I have not flung stars into space, nor do I expect to.
I have not even produced products or designs which will be used or have been used in man-made satellites. Nor do I now aspire to such, but once I did.
Few of us have either the opportunity or are trusted with the responsibility of doing such.

About a year ago a new user came to SE EE and asked a technical question. It was somewhat obvious that English was not their primary language (although they are conversant in 5 languages). It seemed likely that they were female (one can never be sure)(but they were). Non English primary speaker and a female is usually a prime target for hammering here** and they were treated accordingly. They asked two more questions. One at least was a very good one and well worth the group's time. All questions were treated with due derision and the good one was put on hold and because they had 3 low rep questions they were barred from asking more and did not understand the process and did not know how to proceed or how to ask.

In time with due eternal action things got fixed.
The system was not going to fix them by itself.

The information asked for in the first question related to the production of circuitry that the OP was developing for a man-made 'satellite'. It involved a specialised area of electronics which few would have had experience in. I was not involved in how the questions involved got answered, but they did (presumably elsewhere). In due course the design produced by this person was accepted for use in a satellite with a duly lucrative contract awarded. [The people who accept such things know what they are doing and have achieved better success at achieving major targets than most other players* so presumably the design was deemed competent by suitably rigorous standards.]

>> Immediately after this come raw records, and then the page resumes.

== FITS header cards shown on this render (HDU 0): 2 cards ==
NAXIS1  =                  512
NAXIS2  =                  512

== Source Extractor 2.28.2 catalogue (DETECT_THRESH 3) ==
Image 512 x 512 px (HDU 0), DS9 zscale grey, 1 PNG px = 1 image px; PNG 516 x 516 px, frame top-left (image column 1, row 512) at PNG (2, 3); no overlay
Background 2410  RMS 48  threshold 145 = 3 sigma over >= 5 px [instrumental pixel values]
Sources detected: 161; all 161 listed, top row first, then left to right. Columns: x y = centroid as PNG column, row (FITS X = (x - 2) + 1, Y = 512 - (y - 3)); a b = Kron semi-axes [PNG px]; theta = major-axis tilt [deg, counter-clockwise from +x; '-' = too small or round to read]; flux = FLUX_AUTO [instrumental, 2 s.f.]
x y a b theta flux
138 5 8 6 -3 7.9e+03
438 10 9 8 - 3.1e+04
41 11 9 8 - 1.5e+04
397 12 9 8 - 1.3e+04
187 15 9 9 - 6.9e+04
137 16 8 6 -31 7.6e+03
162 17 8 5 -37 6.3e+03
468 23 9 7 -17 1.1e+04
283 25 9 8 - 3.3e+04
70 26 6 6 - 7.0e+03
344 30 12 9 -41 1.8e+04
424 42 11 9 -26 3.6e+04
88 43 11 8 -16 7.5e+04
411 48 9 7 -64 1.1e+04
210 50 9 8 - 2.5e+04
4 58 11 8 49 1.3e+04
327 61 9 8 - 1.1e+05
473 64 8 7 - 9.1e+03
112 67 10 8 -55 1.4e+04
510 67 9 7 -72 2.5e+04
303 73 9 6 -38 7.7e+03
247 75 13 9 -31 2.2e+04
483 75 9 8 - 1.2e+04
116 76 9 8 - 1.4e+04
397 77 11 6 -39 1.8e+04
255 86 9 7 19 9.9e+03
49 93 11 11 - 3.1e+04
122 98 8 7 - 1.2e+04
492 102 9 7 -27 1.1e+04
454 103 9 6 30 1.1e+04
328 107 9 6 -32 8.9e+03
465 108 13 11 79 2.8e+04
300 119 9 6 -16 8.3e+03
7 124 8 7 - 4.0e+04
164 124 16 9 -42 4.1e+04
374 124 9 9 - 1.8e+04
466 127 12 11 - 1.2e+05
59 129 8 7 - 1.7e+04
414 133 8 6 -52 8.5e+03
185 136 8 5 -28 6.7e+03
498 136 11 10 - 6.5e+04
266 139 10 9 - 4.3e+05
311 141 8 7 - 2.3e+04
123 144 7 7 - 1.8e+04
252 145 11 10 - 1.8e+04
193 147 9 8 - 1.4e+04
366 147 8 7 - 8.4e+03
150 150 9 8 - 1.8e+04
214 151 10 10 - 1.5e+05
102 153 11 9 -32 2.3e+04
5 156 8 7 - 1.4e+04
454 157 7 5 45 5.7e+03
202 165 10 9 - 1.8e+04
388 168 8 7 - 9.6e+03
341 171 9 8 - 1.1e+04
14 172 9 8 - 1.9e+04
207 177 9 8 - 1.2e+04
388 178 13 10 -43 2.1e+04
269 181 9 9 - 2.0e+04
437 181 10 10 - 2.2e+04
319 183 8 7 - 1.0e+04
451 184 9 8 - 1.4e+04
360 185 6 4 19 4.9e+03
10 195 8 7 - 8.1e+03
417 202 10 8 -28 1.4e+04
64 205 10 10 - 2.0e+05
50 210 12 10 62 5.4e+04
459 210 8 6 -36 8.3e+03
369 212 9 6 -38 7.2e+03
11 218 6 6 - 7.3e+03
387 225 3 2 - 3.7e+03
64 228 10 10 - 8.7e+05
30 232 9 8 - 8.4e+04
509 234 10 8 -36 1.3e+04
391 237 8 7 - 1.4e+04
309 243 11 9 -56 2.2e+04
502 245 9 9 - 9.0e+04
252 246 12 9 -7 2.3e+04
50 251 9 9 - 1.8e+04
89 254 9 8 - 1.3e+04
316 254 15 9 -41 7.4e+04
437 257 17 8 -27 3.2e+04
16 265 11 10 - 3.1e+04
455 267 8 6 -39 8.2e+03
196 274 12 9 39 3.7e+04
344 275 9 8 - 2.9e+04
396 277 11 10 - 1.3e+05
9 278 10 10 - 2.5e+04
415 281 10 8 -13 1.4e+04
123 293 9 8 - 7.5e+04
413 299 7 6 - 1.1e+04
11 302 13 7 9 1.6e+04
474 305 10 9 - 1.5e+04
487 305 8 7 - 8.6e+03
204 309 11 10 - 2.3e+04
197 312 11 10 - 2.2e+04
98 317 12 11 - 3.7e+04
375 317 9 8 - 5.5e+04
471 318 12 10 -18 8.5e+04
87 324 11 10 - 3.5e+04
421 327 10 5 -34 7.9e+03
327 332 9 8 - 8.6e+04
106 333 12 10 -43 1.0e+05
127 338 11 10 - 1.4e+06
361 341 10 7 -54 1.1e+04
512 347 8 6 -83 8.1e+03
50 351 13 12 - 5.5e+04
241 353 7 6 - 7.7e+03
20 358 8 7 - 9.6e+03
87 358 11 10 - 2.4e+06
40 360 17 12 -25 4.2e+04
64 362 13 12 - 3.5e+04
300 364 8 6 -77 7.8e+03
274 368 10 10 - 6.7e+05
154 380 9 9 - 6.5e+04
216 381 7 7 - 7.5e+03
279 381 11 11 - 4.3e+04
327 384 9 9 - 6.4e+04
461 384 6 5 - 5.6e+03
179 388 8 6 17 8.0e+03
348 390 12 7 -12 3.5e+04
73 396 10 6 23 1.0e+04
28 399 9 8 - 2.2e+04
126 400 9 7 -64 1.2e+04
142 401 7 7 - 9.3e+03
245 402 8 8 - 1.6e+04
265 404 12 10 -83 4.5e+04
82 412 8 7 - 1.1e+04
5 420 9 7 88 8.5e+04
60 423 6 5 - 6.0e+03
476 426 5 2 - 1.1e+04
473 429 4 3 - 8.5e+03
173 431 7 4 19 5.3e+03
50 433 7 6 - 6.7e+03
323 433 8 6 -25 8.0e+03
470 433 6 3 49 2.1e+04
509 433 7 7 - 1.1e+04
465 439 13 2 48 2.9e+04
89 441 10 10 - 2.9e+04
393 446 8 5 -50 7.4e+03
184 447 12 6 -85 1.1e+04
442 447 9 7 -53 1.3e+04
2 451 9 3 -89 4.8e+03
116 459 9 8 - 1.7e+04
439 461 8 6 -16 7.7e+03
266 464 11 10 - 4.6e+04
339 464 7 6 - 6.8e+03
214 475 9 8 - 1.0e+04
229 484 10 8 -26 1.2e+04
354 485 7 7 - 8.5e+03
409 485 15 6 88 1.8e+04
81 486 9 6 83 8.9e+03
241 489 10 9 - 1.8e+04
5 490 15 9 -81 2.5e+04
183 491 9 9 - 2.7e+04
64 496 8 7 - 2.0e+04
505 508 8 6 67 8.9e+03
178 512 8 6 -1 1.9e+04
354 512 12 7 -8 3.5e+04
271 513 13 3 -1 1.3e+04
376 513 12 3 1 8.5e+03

I do not know if the question that related to the satellite project was deemed naive, low quality, too short or whatever. But the OP got closer to flinging stars into space than almost any of us (including me) ever will.

We never know with certainty what a newcomer knows or can do. Not everyone is going to be brilliant or a great contributor. Some may be. Giving all people no more than a reasonable chance to sort out early issues and get accustomed to what is required seems, to me, logical. We seem to flee from such a pragmatic approach with a vengeance.


*. That may give some clue as to which country is involved.

**. I'm sure that will be challenged. Has anyone else actually looked to see if it's true? Or how much language capability affects perception by some?